Comment se faire entendre par la majorité?

En réalité, la majorité des Russes et des Polonais sont en faveur de l’amitié entre leurs pays. Mais un simple humain peut difficilement formuler ces bons sentiments.

" Lorsque je sors dans la rue quelque part en Allemagne, je suis dans un pays étranger intéressant. Si je fais la même chose en Pologne, je suis chez moi, comme si je n’avais jamais quitté ma ville natale ", m’a dit un jour un diplomate russe qui avait travaillé en Pologne pendant seulement trois mois.

Et cette majorité russo-polonaise généralement silencieuse montrait ses meilleures qualités pendant le deuil en avril. Mais elle est rapidement retournée à ses occupations quotidiennes : le travail, les enfants et les personnes âgées, chose que les Polonais font d’une manière très touchante. Mais les " experts " lâches des " centres d’études " et des " organisations non gouvernementales ", qui ont fait de l’éreintement de la Russie la source de leur existence sont également retournés à leurs " train-train " quotidien.

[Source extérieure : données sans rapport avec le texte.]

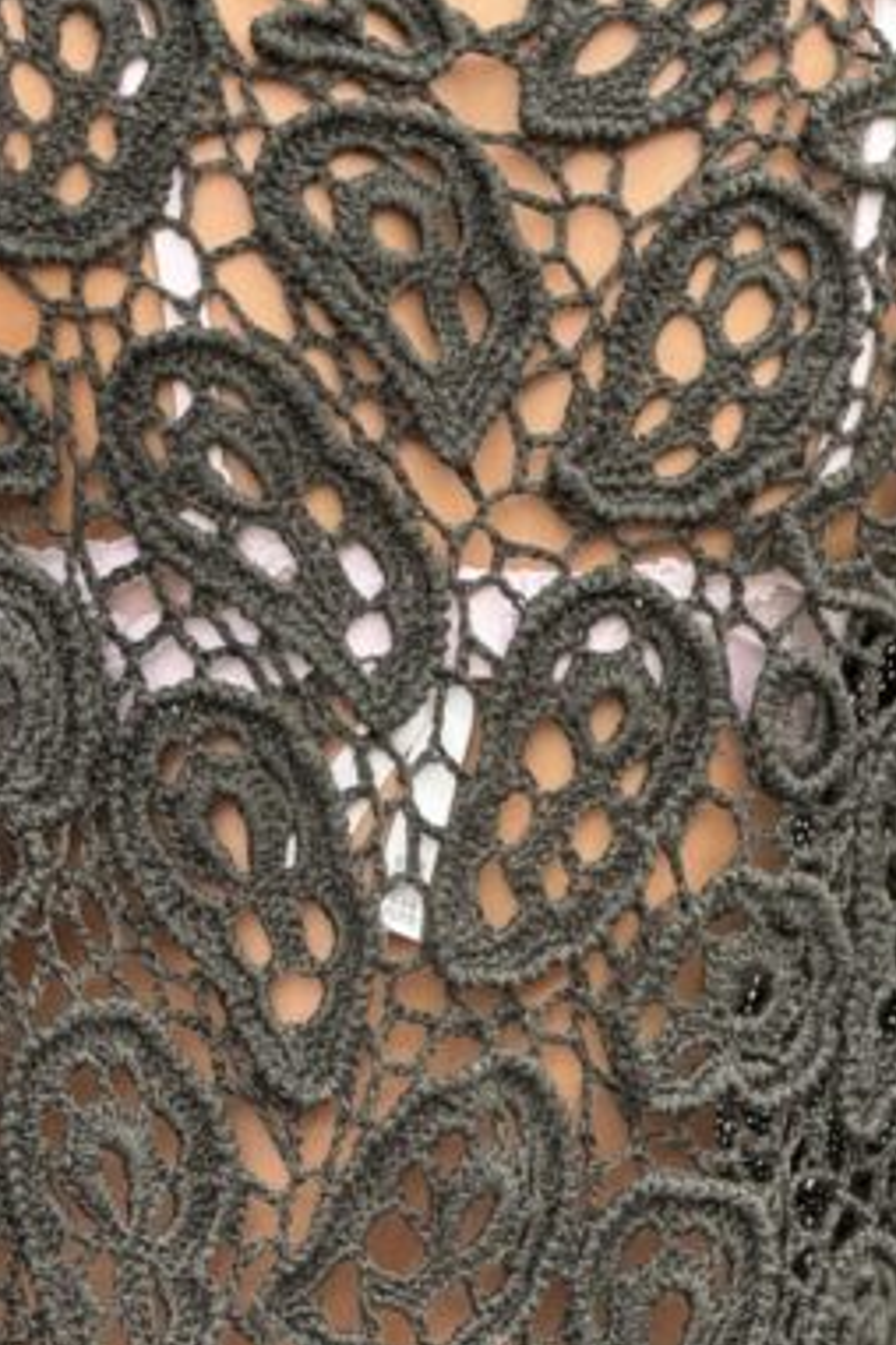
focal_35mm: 262
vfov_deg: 7.9
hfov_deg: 5.2
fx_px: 9781
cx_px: 127
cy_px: 1038
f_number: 2.8
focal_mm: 15.66
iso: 80
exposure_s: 1/99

Voici les problèmes auxquels sera confronté le président russe Dmitri Medvedev à Varsovie, puis au sommet à Bruxelles. Toutefois, il faut garder le contrôle de soi et conserver une attitude positive. Il ne faut jamais oublier une partie importante de l’auditoire en la personne de la majorité favorable silencieuse. Elle n’existe pas seulement en Pologne, mais également dans d’autres pays de l’UE. Il faut s’armer de patience et aller vers cette majorité. Il ne faut pas l’irriter par des discours emphatiques sur la grandeur de l’Union Soviétique ou de Djougachvili-Staline. Il vaut mieux, en rendant hommage aux victimes du XXe siècle, se concentrer sur le règlement des problèmes communs : le gazoduc de l’Ukraine, les sites nucléaires de l’Iran, les rues des villages afghans. Se battre avec courage, ne pas faire de longs discours, agir en être humain : ces normes slaves de comportement sont revendiquées par la majorité de Gdansk à Vladivostok. En réalité, dans le monde, les gens humainement bien sont majoritaires.